Washington state lawmaker introduces plan to pay prisoners minimum wage
Not only are prisoners inadequately paid, she said, the money they do make often goes toward fines and fees imposed by courts
A Washington legislator who served time behind bars contends it is time for the state to stop saving millions on the backs of inmates who are paid pennies for work in prison jobs.
"This is an evolution of slavery," Rep. Tarra Simmons, D-Bremerton, told reporters. She is proposing that inmates be paid minimum wage when they work in the kitchen or produce furniture or other goods.
Simmons, an attorney, is co-founder and director of the Civil Survival Project, a program that advocates for people formerly incarcerated.
She has pre-filed House Bill 1024, known as the "Real Labor, Real Wages Act," for consideration in the 2023 legislative session, which begins Jan. 9.
Simmons contends that the 13th amendment of the U.S. Constitution, which outlawed slavery, excluded inmates and that allowed states to continue "exploiting" people.
As a result, the American Civil Liberties Union and other reform groups argue that incarcerated people are coerced into working for very little return under threats of additional punishment, including solitary confinement or suspension of visitation with loved ones.
The current pay structure has outside companies complaining about unfair competition because they must pay at least minimum wage, driving up their production costs.
Washington Correctional Industries is a revenue-generating branch within the Department of Corrections that operates businesses in the state's 12 prisons.
According to the Washington Department of Corrections, CI generates up to $70 million in sales a year, ranking as the nation's fourth-largest prison labor program. The nearly 2,000 inmates working on CI projects reportedly earn between 65 cents to $2.70 per hour.
"When I was incarcerated, I was paid 42 cents an hour," said Simmons of her experience.
She is believed to be the first person elected to the legislature after being convicted of a felony. She served a 30-month prison sentence for drug and theft charges. During that time, Simmons said that she worked in the kitchen, laundry room and as a custodian.
Not only are prisoners inadequately paid, she said, the money they do make often goes toward fines and fees imposed by courts, which leaves them with next to nothing to cover basic needs and save for future release.
Exiting prison without financial support leads to recidivism, homelessness and sometimes substance abuse, said Simmons.
The DOC sees prison work programs as one way to help people successfully transition back into society after their sentence is served.
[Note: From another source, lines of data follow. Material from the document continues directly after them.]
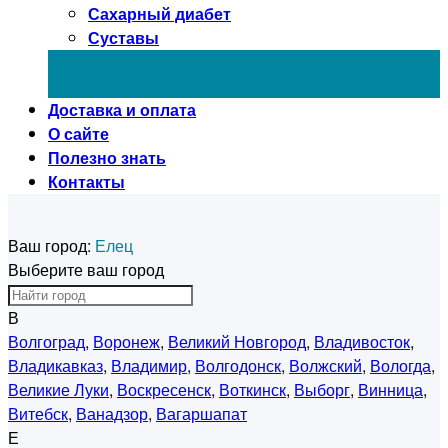
Сахарный диабет
Суставы
Доставка и оплата
О сайте
Полезно знать
Контакты
Ваш город:
Елец
Выберите ваш город
В
Волгоград
,
Воронеж
,
Великий Новгород
,
Владивосток
,
Владикавказ
,
Владимир
,
Волгодонск
,
Волжский
,
Вологда
,
Великие Луки
,
Воскресенск
,
Воткинск
,
Выборг
,
Винница
,
Витебск
,
Ванадзор
,
Вагаршапат
Е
The state agency points to the findings of a Washington State University study that incarcerated individuals who participate in CI programs are less likely to commit new crimes leading to conviction when they are released.
In addition, formerly incarcerated people who worked inside were more likely to have a legal source of income, earn more than $1,000 per month, and earn an average of $1.03 more per hour than their peers who did not participate.
Simmons is proposing that half of an inmate's minimum wage earnings be placed into an account that cannot be accessed until their release.
"If people can leave with enough money to have transportation, for housing, clothing, food and potentially some job training, hopefully they will have a better chance at not coming back," she said.